Work From Office (WFO)
WFO adalah sistem kerja konvensional. Semua orang yang mulai bekerja di tahun 2000-an ke bawah, pasti mengenal sistem WFO dan terbiasa dengan itu. Menganggap lumrah dan biasa saja, dan malah sudah seharusnya kita bekerja lima hari dalam sepekan. Malahan saya pernah mengalami bekerja enam hari dalam sepekan.
Menurut saya, WFO cukup menyenangkan. Bekerja mulai pagi 07.30 dan pulang 16.00, mengerjakan pekerjaan kantor dengan tenang, sambil berinteraksi dengan rekan kerja. Badan otomatis bergerak, bersemangat.
Memang kadang ada rasa-rasa malas datang, terutama jika pekerjaan datang menumpuk bersamaan, tidak tahu mana yang harus diselesaikan duluan. Saat rasa capai melanda, rasanya liburan dua hari dalam sepekan is not enough anymore. Rasanya saya sudah ingin libur mulai Jumat. Itulah mengapa sindrom TGIF (Thanks God It's Friday) dan I hate Monday menjadi quote yang sering diucapkan pekerja kantoran konvensional.

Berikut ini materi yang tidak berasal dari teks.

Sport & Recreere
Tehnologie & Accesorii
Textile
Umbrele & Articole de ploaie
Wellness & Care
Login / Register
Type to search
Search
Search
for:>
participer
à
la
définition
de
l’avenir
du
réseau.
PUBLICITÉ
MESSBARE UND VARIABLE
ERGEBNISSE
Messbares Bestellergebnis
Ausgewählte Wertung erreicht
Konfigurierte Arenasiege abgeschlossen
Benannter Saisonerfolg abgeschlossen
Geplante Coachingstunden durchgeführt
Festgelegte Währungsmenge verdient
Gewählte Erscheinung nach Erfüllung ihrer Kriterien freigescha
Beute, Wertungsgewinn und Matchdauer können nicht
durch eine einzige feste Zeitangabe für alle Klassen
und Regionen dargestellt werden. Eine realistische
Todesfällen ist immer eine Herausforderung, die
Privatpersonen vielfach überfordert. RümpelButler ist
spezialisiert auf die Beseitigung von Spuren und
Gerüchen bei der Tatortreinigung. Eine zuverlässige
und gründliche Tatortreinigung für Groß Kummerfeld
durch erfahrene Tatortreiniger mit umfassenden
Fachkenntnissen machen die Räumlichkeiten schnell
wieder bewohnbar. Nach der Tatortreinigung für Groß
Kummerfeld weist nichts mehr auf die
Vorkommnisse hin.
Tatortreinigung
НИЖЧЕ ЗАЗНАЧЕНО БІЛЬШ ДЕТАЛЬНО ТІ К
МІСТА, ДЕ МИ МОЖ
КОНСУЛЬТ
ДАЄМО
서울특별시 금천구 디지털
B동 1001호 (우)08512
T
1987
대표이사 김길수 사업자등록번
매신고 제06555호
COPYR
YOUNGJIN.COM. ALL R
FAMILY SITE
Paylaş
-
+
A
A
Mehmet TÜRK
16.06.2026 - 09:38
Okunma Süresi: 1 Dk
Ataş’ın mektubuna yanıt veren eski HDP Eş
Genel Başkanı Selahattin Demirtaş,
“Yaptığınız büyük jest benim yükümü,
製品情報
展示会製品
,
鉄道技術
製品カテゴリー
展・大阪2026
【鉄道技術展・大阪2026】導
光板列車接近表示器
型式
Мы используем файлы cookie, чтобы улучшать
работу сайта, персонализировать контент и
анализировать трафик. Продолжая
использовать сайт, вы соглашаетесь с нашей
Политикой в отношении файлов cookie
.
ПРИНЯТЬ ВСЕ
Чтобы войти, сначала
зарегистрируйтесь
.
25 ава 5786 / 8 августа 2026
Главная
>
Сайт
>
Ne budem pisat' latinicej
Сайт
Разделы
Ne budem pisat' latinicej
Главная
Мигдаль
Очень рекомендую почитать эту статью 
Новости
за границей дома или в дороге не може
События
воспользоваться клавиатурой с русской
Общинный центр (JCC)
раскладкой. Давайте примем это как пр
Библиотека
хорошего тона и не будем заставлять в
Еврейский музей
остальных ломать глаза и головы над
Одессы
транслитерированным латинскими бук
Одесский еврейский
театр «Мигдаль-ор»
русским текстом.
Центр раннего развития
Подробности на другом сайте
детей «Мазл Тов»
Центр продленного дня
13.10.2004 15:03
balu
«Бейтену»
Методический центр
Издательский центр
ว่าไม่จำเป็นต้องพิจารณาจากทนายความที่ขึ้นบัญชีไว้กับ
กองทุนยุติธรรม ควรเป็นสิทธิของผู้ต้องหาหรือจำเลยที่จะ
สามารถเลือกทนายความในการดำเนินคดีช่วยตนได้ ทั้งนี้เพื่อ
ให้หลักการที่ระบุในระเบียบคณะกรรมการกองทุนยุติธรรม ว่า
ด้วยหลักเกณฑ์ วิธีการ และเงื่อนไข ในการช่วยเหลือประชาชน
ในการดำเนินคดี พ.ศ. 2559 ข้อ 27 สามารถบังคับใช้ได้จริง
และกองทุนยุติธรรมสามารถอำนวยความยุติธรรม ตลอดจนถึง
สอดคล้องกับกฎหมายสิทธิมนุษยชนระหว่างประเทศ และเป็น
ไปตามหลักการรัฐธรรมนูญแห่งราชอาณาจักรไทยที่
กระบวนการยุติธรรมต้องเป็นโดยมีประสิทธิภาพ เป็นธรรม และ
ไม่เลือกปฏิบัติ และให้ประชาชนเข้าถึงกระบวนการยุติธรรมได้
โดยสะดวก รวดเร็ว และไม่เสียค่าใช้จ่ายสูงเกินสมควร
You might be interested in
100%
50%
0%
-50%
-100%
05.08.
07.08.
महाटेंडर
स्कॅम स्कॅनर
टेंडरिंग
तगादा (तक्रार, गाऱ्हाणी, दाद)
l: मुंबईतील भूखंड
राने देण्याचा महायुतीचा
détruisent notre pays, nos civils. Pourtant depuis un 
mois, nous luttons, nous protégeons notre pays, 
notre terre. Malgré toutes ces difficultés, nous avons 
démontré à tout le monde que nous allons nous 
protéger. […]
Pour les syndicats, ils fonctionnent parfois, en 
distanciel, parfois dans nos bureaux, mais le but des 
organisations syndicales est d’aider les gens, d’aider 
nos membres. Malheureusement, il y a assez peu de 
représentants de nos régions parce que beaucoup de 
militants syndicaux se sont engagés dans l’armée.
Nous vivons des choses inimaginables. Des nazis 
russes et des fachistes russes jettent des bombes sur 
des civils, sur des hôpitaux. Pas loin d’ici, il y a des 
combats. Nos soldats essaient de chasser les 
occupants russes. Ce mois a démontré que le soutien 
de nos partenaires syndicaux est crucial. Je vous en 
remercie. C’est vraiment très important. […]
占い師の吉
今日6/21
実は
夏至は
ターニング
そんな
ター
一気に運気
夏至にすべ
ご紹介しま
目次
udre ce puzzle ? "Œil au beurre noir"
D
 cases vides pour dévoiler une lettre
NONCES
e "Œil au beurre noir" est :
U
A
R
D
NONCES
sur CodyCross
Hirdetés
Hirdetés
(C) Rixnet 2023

Di saat-saat seperti ini, saya merindukan WFH. Mungkin baik juga jika bekerja diselingi WFH satu hari saat hari Rabu. Atau pegawai dipersilakan memilih satu hari untuk WFH dalam satu pekan. Saya rasa itu bisa membuat pegawai lebih produktif.
Work From Home (WFH)
Opsi WFH diberikan pemerintah saat pandemi, sehingga pegawai kantoran merasakan rasanya bekerja dari rumah. Logically, event from home, we actually should work as usual. Harus kerja mulai 07.30, di depan laptop menyelesaikan laporan, mencari bahan-bahan pekerjaan di internet, atau melakukan aktivitas zoom untuk rapat, seminar, dan diskusi. Tapi apa yang sesungguhnya terjadi saat WFH?
Saya tidak akan menggeneralisir, mungkin pula hanya saya yang melakukannya. Saya tidak bersiap di depan laptop pukul 07.30. Pagi-pagi sebagai ibu rumah tangga tentu saja saya akan membersihkan rumah, lalu mumpung di rumah, saya masak untuk keluarga. Kadang sambil masak bisa disambi mendengarkan zoom seminar ini itu. Tapi apa iya substansi seminar nyantol di otak kalau dikerjakan tandem dengan mengiris bawang?
Bukannya lalu tidak bekerja sama sekali saat WFH. Ada beberapa tenggat pekerjaan yang tentunya tidak bisa diabaikan yang harus diselesaikan. Jika ada deadline seperti itu, biasanya saya akan mengerjakannya saat urusan pekerjaan rumah kelar. Bisa siang hari disambung malam. Tetap bekerja, bekerja secara WFH, tapi menggeser jam kerja.
Itulah hal yang kurang saya sukai saat WFH. Perasaan bersalah karena bekerja tidak optimal. Mungkin bisa diakali dengan menciptakan suasana kerja layaknya di kantor. Menyediakan meja kerja di rumah dan mendisiplinkan diri menyesuaikan dengan jam kantor. Beberapa rekan kerja setahu saya melakukannya. Tapi apalah daya emak-emak disuruh WFH, pasti tetap gatal mata melihat cucian piring menumpuk dan lantai kotor. Jadi menurut saya di samping rasa bersalah tadi, saya kurang cocok dengan sistem WFH terus menerus.